** Selected excerpt follows **
# Meeko can still surprise me!!!



## buffie (May 31, 2010)

Didnt think there was much left for Meeko to surprise me with but I was wrong.8months old, 4:7 kg's in weight and he still climbs curtains :scared:He was chasing a spider in the "junk"room and got carried away.


----------



## Aurelia (Apr 29, 2010)

:lol:

Pesky spiders! It's that time of year for them ... we seem to be getting more than our fair share as usual  But my little lot make light work of them


----------



## Dally Banjo (Oct 22, 2009)

:thumbup: YEY way to go Meeko  now if your mum fed you up a little you could have the whole lot down  :lol::lol::lol:


----------



## buffie (May 31, 2010)

Dally Banjo said:


> :thumbup: YEY way to go Meeko  now if your mum fed you up a little you could have the whole lot down  :lol::lol::lol:


If it had been the old runner the spider could have pulled it down :lol:


----------



## Aurelia (Apr 29, 2010)

I think the spiders in the house heard me ... 

This was the scene a few minutes ago, sorry couldn't get my camera so you will have to make do with a fancy drawing :lol: :


----------



## buffie (May 31, 2010)
** End of Selected excerpt **
Exercise requirements:
1 > Reproduce the stretch of the forum thread about Meeko from "If it had been" through "heard me ...".
2 > In the forum thread about Meeko, what was Meeko chasing when he climbed the curtains?
3 > Carry on the forum thread about Meeko from where it stops.
** Extracted records follows **
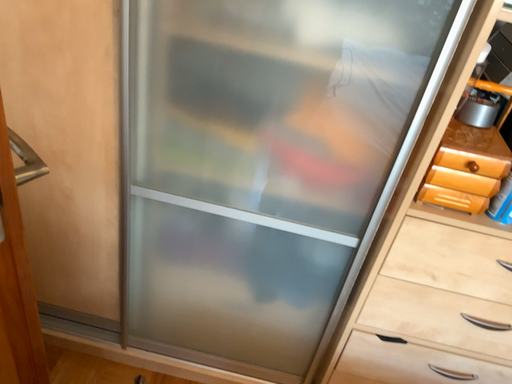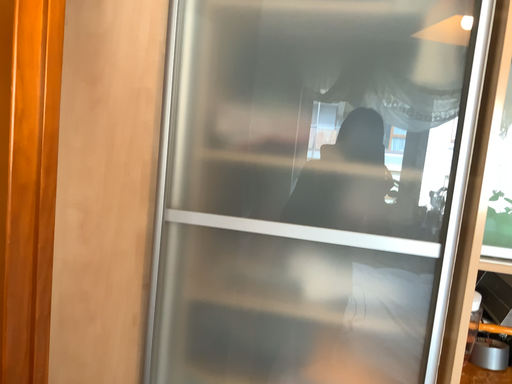
Question: How did the camera likely rotate when shooting the video?

Choices:
 (A) rotated downward
 (B) rotated upward

Answer: (B)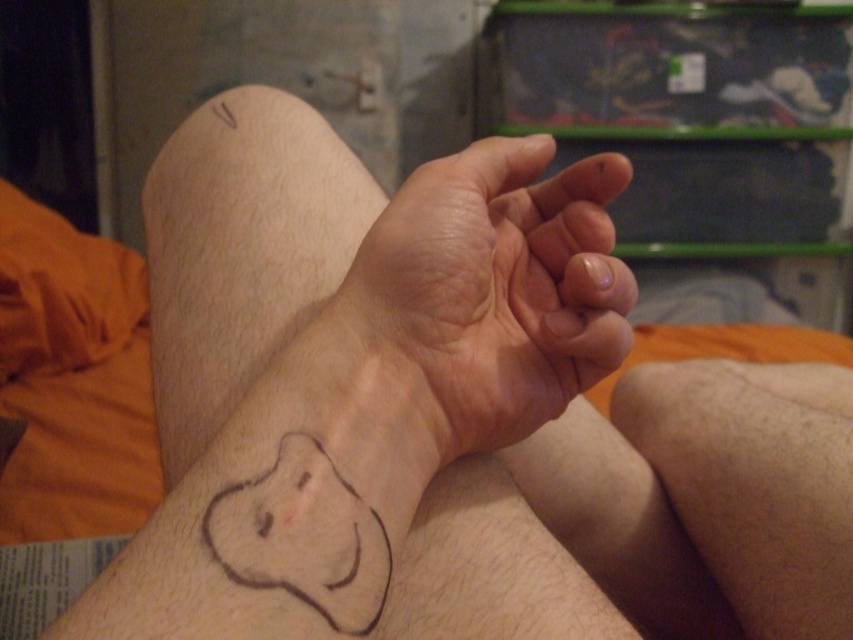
** End of Extracted records **
Solved problems:
1 >
If it had been the old runner the spider could have pulled it down :lol:


----------



## Aurelia (Apr 29, 2010)

I think the spiders in the house heard me ...

2 > A spider in the "junk" room.

3 >
Aurelia said:


> I think the spiders in the house heard me ...
> 
> This was the scene a few minutes ago, sorry couldn't get my camera so you will have to make do with a fancy drawing :lol: :


:thumbup::thumbup::lol::lol::thumbup::thumbup: EXCELLENT!!!


----------



## billyboysmammy (Sep 12, 2009)

LMFAO!!!!!

:lol: :lol: :lol:


I trap the big uns under a glass.... and then bring one of the cats into the room... added protein!


----------



## Dally Banjo (Oct 22, 2009)

Aurelia said:


> I think the spiders in the house heard me ...
> 
> This was the scene a few minutes ago, sorry couldn't get my camera so you will have to make do with a fancy drawing :lol: :


:lol: that reminds me of the spots when a spider dare cross the living room floor once :lol: before Scutter ate it :arf:


----------



## Aurelia (Apr 29, 2010)

OMG how gorgeous are your spots! 

My cousin got a Dal pup earlier this year. I almost melted when I saw a pic.


----------



## Petitepuppet (May 30, 2009)

Aurelia said:


>


Pmsl thats what happens in my house:lol:


----------



## raggs (Aug 3, 2008)

poor poor spiders

did you know that scientists are trying to cross chickens with spiders.....so that families with lots of kids can have a leg each...........:thumbup::thumbup:


----------



## buffie (May 31, 2010)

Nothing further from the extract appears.